On Your Side: Dayton veteran waits 50 years for recognition of military service
At the age of 18, Charles Leatherman found himself in the jungles of Vietnam, never sure where the enemy might be lurking.
One incident in particular stands out many years later.
"I know we were under fire," he explained during a recent interview at his home in Dayton.
"I know there was a lot of gunshots. When you're in a situation like that , you react," he said.
Leatherman reacted by dodging gunfire and saving several of his comrades, according to an article from a publication called the Army Reporter dated April 29, 1967, and another article from an unknown source dated about the same time.
The Army Reporter headline states "Medic Braves Death for Buddies," and the ensuing article describes what Leatherman did this way:
"Reaching the wounded men, Leatherman stripped his medical equipment from his back and dragged one man back to safety.

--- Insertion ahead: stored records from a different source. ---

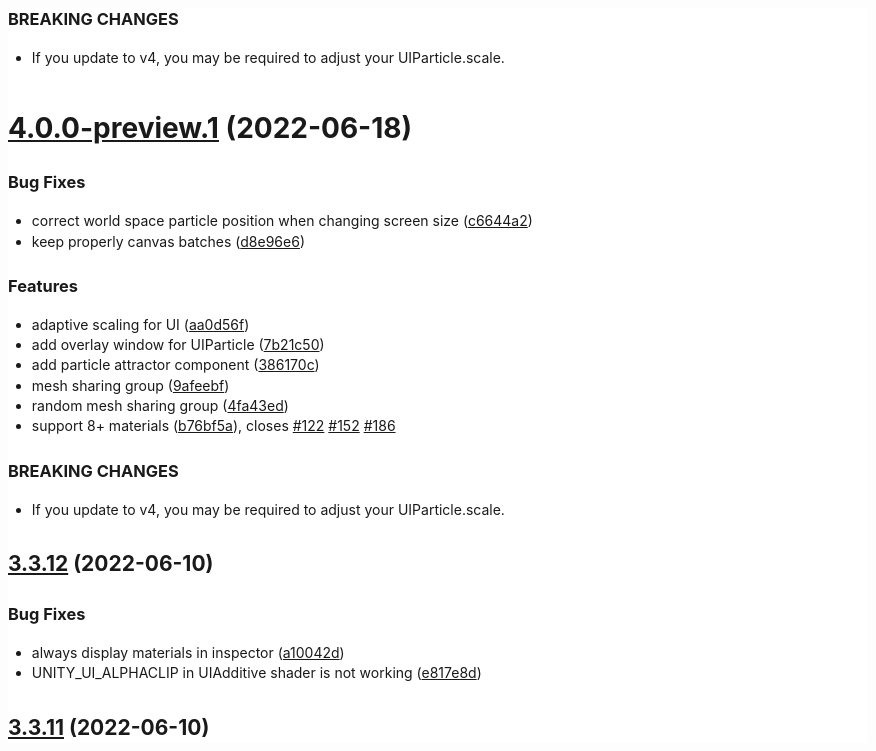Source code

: 
### BREAKING CHANGES

* If you update to v4, you may be required to adjust your UIParticle.scale.

# [4.0.0-preview.1](https://github.com/mob-sakai/ParticleEffectForUGUI/compare/3.3.12...4.0.0-preview.1) (2022-06-18)


### Bug Fixes

* correct world space particle position when changing screen size ([c6644a2](https://github.com/mob-sakai/ParticleEffectForUGUI/commit/c6644a213263375c7a35b5082ef4b71cc58964e6))
* keep properly canvas batches ([d8e96e6](https://github.com/mob-sakai/ParticleEffectForUGUI/commit/d8e96e69a62dff7a451eaed32c7a814e7e62dbb9))


### Features

* adaptive scaling for UI ([aa0d56f](https://github.com/mob-sakai/ParticleEffectForUGUI/commit/aa0d56f9faa05e9679d4b476bcf135eafb1b8af9))
* add overlay window for UIParticle ([7b21c50](https://github.com/mob-sakai/ParticleEffectForUGUI/commit/7b21c500ef78103b605fdca71051d2357b09602f))
* add particle attractor component ([386170c](https://github.com/mob-sakai/ParticleEffectForUGUI/commit/386170cbf68ebf59d4510fe0a45cf83925ec9ba4))
* mesh sharing group ([9afeebf](https://github.com/mob-sakai/ParticleEffectForUGUI/commit/9afeebf67212cdf4d3ac9e9a3b78a7ced5c7ecfe))
* random mesh sharing group ([4fa43ed](https://github.com/mob-sakai/ParticleEffectForUGUI/commit/4fa43eda4bc70c9c827c4fad9d5ae1327bfbc322))
* support 8+ materials ([b76bf5a](https://github.com/mob-sakai/ParticleEffectForUGUI/commit/b76bf5a5ad378c3c4b16bcf08d21337757557101)), closes [#122](https://github.com/mob-sakai/ParticleEffectForUGUI/issues/122) [#152](https://github.com/mob-sakai/ParticleEffectForUGUI/issues/152) [#186](https://github.com/mob-sakai/ParticleEffectForUGUI/issues/186)


### BREAKING CHANGES

* If you update to v4, you may be required to adjust your UIParticle.scale.

## [3.3.12](https://github.com/mob-sakai/ParticleEffectForUGUI/compare/3.3.11...3.3.12) (2022-06-10)


### Bug Fixes

* always display materials in inspector ([a10042d](https://github.com/mob-sakai/ParticleEffectForUGUI/commit/a10042d989dea18ff010bdbe970aa434e2bdf117))
* UNITY_UI_ALPHACLIP in UIAdditive shader is not working ([e817e8d](https://github.com/mob-sakai/ParticleEffectForUGUI/commit/e817e8d3c75188f3243243855b135bd840699199))

## [3.3.11](https://github.com/mob-sakai/ParticleEffectForUGUI/compare/3.3.10...3.3.11) (2022-06-10)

He returned for the others in two more perilous trips."
Leatherman says he was just doing what he was trained to do.
"My job was to go out there and get 'em," he said. "So I did my job. That's all I did."
The problem is, the Army hasn't been able to confirm any of what was reported in those articles or what Leatherman has recounted from that day.
So we turned to U.S. Rep. Mark Amodei's staff for help.
Tracy Soliday, Amodei's military and veterans representative, started sifting through dozens of pages of documents and reaching out to her contacts at the Army. She soon learned something had been overlooked in Leatherman's file after all these years.
Six things actually:
"He received or was supposed to receive six medals that were never issued," Soliday told us. "So we're getting those."
The honors Leatherman never received include a Vietnam Campaign Medal and a Combat Medical Badge.
We asked Soliday if she has any idea why Leatherman never received those honors.
"You know, it was over 50 years ago so it's hard to ascertain what might have happened," she said.
Soliday says in the jungles of Vietnam, records were not always kept. And when they were, they did not always follow veterans from unit to unit, meaning historical accounts were often incomplete or missing altogether.
"It was a difficult time, there was a lot going on, it wasn't a popular war, so some things fell through the cracks," she said.
That is the harsh reality when it comes to the record of war. Much of what actually happens on the front lines never makes it into any official transcripts.
Whether the Army can ever verify those published accounts of what happened that day remains to be seen.
But for Charles Leatherman, part of the record is finally getting cleared up after being overlooked for half a century.
The former combat medic takes all that in stride.
"There's a lot of people who've done a lot of things who haven't been recognized,"
He served his country. And that's an honor no one can take from him.
Amodei's staff says they will schedule a time in the near future to present those medals to Leatherman once they arrive.
They have also asked the Army to take a deeper look into Leathermans's military record to help piece together any missing information.